Para Menteri Ekonomi ASEAN sepakat untuk fokus mengembangkan Usaha Kecil Menengah (UKM) di negara masing-masing, kemudian mengintegrasikannya sebagai kekuatan ekonomi kawasan. Ini peluang sekaligus tantangan bagi pelaku UKM di Indonesia, agar memiliki daya saing. Ide kreatif sangat dibutuhkan untuk memenangkan persaingan. Kompetisi antarproduk saat ini sangat ketat. Tanpa kreativitas, produk yang dihasilkan akan kalah dari produk baru yang bermunculan. Foto: print.kompas.com Â
Oleh: isson khairul (id.linkedin.com/pub/isson-khairul/6b/288/3b1/ - dailyquest.data@gmail.com)
25 Agustus 2015 adalah hari terakhir Pertemuan Menteri-menteri Ekonomi ASEAN (AEM) ke-47, di Kuala Lumpur, Malaysia. Salah satu butir kesepakatannya: UKM akan jadi fokus ASEAN, karena usaha kecil menengah ini banyak menyerap tenaga kerja[1].
Semoga kesepakatan regional tersebut terdengar oleh saudara-saudara kita di Kabupaten Sidoarjo, Jawa Timur. Kenapa? Apa relevansinya dengan mereka? Jawabannya, karena Kabupaten Sidoarjo merupakan kabupaten yang memiliki usaha kecil menengah terbanyak di Indonesia[2]. Pada tahun 2014, misalnya, jumlah total Usaha Mikro Kecil Menengah (UMKM) di sana, mencapai 171.264 unit usaha. Rinciannya, usaha mikro 154.891 unit, usaha kecil menengah 154 unit, dan untuk usaha besar 16.000 unit. Dengan jumlah unit usaha yang demikian banyak, kita tentu bisa memperkirakan, betapa sangat banyak tenaga kerja yang sudah terserap di sana.
Kerja Rakyat, Usaha Rakyat
Capaian Kabupaten Sidoarjo tersebut, sudah sepatutnya menjadi masukan dan inspirasi bagi kabupaten lain di tanah air. Setidaknya, para pimpinan daerah, dalam hal ini bupati dan walikota, bisa mencermati, apa yang sudah dilakukan pemerintah daerah di sana dan apa yang sudah diperbuat masyarakat di sana. Bukan dalam konteks mencontoh, tapi menyerap langkah-langkah positif, yang mungkin bisa diimplementasikan di daerah masing-masing. Bukankah pemimpin juga butuh pembelajaran?

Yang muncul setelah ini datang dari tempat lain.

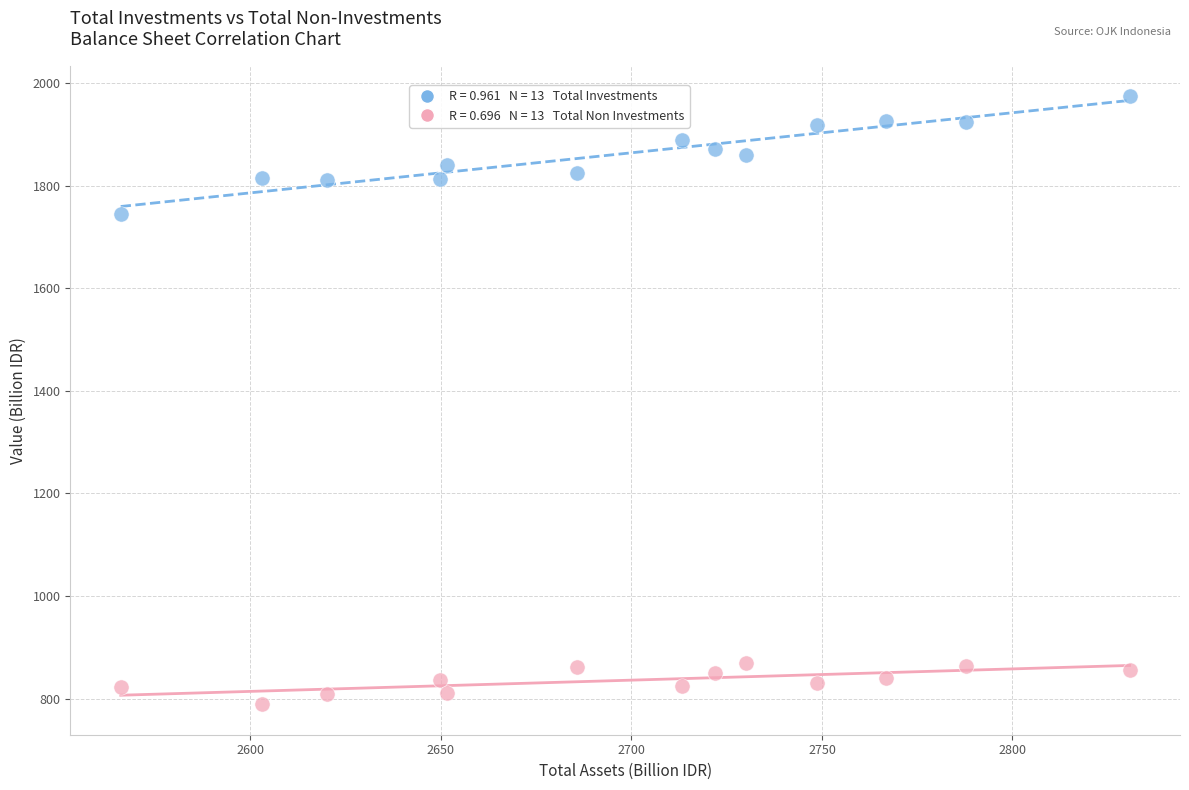

Across all series, what Y value is closest to 1381?

1744.0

Misalnya, di Kabupaten Sidoarjo, telah tumbuh sekitar 82 sentra industri rakyat dan 11 kampung usaha. Hal tersebut tentulah menunjukkan kepada kita, betapa tingginya partisipasi masyarakat, yang secara bersama-sama bekerja untuk menggerakkan roda perekonomian wilayah mereka. Dengan adanya 154.891 unit usaha mikro, itu merupakan realitas bahwa aktivitas ekonomi di sana, benar-benar berada di tangan rakyat. Manfaat putaran ekonomi tersebut, langsung dirasakan masyarakat setempat.

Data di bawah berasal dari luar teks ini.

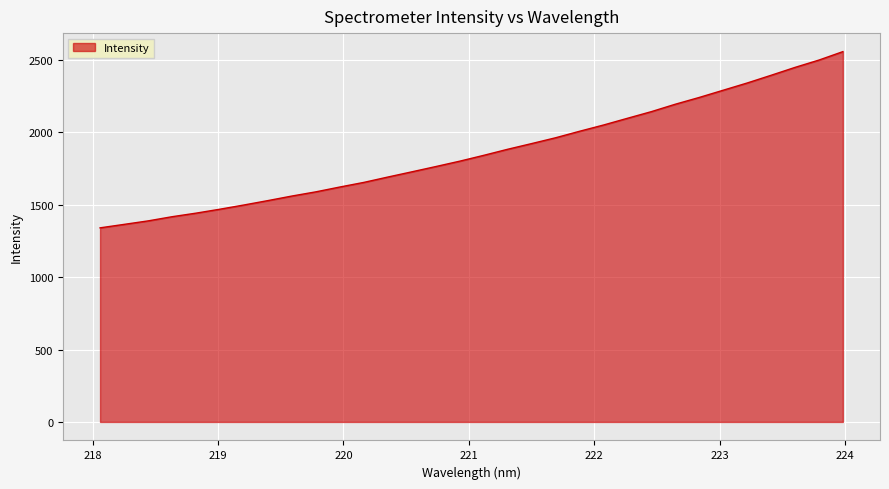

What is the minimum value shown in the chart?

1340.7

Tidak akan mungkin kerja rakyat dan usaha rakyat tersebut bisa tumbuh demikian pesat, bila tidak didukung oleh kebijakan pemerintah daerah yang kondusif. Juga, tidak akan mungkin tingkat partisipasi rakyat sampai sedemikian tinggi, bila tidak disertai oleh interaksi yang positif antara seluruh elemen di kabupaten tersebut. Jenis usaha yang dilakukan masyarakat Sidoarjo, sesungguhnya adalah jenis aktivitas ekonomi yang juga ada di tempat lain. Misalnya, usaha jajanan, batik, bebek, kerupuk, pot, jamur, dan sebagainya.

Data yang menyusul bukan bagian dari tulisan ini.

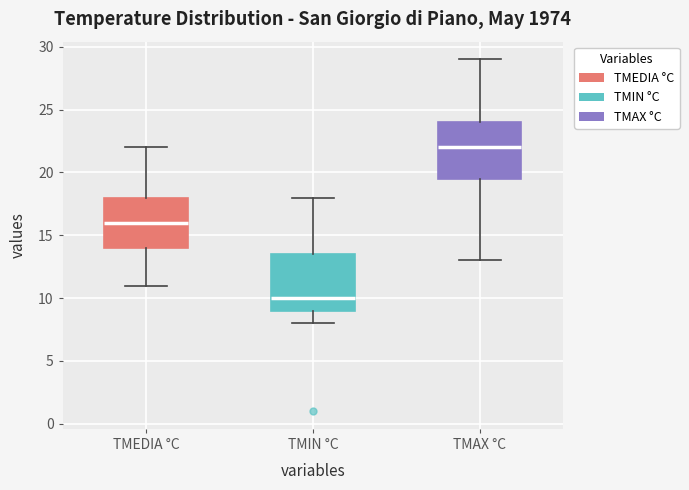

Where does the lower whisker of the box for TMIN °C end on the y-axis? The values are not printed on the chart, so give them approximately, as read against the axis.

8.0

Bedanya, masyarakat Sidoarjo melakukannya secara bersama-sama, hingga usaha rakyat tersebut, menjelma menjadi kekuatan ekonomi kerakyatan. Karena aktivitas beragam usaha itu berlangsung dalam satu kabupaten, maka tidak terlalu sulit untuk menata lalu-lintas logistik bahan baku dan hasil produksi. Juga, relatif tidak terlalu sulit untuk mengelola aktivitas pemasaran berbagai produk rakyat tersebut. Karena itulah, Kabupaten Sidoarjo, pada tahun 2014, meraih Satyalencana Pembangunan Bidang Koperasi dan UKM serta Bhakti Koperasi dan UKM. Penghargaan Tingkat Nasional tersebut diserahkan langsung oleh Menteri Koperasi dan UKM, Syarief Hasan, pada Selasa, 15 Juli 2014, di Medan, Sumatera Utara[3].